Rancho Notorious (1952) is not unique in its inversion of the traditional female role in Westerns. Nicholas Ray’s Johnny Guitar (1954) and Samuel Fuller’s Forty Guns (1957) accomplish this with more style and aptitude. What Rancho Notorious has that makes it something unique during the height of the Westerns’ popularity in the United States is Fritz Lang.

Coming from years of working at Ufa as one of Germany’s most successful directing talents, Lang brings not just his experience, but weds that experience with his own sense of disenfranchisement that he was experiencing in America. Lang’s own struggle to connect with American culture is in no film more apparent that Rancho Notorious. Early in the film there is a montage in which Arthur Kennedy travels about looking for the man who killed his lover. This montage resembles, in pace and content, those of M (1931) and Metropolis (1927). Similarly, when Arthur Kennedy recognizes his lover’s broach on Marlene Dietrich in the scene where they first meet the lighting as well as the camera’s proximity to Kennedy recreate a number of similar shots of similar emotional content in Lang’s Dr. Mabuse The Gambler (1922). The most striking sequence in the film in terms of technique occurs in the scene where Kennedy gets into a brawl at a barbershop. This scene, unlike any other in Lang’s career to that point, features a roaming camera whose focus is the action. That simple choice of camera work gives the scene a realism to its violence that is, even today, uncomfortable simply because it is not at all what one expects. The fight from Rancho Notorious would recreate itself the following year though in Lang’s The Big Heat (1953).
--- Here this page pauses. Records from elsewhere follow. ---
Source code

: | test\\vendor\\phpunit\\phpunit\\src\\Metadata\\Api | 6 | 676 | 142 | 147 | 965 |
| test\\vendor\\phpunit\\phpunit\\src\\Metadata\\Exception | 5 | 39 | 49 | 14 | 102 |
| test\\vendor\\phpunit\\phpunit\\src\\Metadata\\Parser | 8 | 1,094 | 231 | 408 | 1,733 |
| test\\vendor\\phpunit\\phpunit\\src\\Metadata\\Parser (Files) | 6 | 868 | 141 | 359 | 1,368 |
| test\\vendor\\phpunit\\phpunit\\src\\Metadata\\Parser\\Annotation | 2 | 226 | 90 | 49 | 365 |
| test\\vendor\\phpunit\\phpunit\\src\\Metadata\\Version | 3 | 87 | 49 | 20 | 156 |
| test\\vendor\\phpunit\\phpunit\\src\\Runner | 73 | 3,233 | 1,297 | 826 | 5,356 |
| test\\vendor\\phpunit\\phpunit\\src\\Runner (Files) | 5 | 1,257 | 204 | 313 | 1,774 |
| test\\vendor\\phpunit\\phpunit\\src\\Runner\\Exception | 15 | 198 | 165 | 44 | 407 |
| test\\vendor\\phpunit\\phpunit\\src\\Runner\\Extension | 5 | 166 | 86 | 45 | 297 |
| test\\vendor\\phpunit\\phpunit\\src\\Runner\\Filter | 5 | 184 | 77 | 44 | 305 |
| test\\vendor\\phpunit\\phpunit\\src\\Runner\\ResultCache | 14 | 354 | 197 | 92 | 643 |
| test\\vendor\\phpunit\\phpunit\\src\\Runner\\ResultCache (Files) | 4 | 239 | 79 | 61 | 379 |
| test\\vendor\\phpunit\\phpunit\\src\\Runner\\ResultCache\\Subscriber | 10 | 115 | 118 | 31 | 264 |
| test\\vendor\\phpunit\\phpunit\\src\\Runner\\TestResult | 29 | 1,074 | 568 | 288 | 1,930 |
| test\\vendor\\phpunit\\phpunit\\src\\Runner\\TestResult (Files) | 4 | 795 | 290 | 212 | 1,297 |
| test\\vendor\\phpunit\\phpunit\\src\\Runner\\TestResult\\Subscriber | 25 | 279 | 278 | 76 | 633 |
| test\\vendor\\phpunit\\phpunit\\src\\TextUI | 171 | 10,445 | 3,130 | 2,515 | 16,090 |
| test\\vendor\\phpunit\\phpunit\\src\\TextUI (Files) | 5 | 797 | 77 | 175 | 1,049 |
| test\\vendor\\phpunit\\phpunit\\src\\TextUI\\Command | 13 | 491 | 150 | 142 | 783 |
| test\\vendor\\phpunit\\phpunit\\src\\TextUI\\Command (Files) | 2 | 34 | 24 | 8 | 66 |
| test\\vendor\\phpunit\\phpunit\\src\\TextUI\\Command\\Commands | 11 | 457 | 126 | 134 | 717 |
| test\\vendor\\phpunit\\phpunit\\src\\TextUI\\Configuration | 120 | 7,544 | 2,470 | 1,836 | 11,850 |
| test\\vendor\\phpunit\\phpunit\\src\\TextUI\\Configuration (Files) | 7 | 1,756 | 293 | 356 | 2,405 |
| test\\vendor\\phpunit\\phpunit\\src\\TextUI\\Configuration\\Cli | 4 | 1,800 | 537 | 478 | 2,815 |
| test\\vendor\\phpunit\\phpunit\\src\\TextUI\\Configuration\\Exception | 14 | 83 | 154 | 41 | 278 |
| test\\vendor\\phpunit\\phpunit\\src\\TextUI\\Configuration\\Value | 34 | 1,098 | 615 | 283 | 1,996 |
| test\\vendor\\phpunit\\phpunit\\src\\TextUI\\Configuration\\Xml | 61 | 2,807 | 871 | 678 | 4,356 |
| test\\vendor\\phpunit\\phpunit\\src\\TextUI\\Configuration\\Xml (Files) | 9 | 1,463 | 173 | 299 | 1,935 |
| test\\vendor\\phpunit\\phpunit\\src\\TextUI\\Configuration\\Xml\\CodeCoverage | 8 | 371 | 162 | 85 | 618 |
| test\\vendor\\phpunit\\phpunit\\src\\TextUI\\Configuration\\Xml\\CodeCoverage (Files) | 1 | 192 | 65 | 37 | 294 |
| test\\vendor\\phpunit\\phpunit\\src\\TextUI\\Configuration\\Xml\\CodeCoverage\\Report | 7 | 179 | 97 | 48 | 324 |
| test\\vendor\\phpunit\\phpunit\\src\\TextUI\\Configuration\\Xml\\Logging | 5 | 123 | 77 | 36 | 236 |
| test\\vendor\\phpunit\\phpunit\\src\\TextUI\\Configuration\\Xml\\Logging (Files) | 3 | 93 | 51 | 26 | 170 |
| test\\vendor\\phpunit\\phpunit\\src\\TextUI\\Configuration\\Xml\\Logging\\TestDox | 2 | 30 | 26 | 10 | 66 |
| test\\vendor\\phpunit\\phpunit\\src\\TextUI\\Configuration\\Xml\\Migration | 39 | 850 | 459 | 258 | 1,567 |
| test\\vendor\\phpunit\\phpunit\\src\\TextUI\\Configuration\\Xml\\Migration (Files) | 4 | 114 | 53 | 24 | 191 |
It’s in these distinctly expressionistic tactics cited above that the audience finds the sense of “other worldliness” in Rancho Notorious. It is an unreality more violent, more sexual than one is accustomed to in Westerns of this time. And it is through this phenomenon that discerning viewers may realize that the “other worldliness” of Rancho Notorious is, at least for Lang, representative of his view of the United States.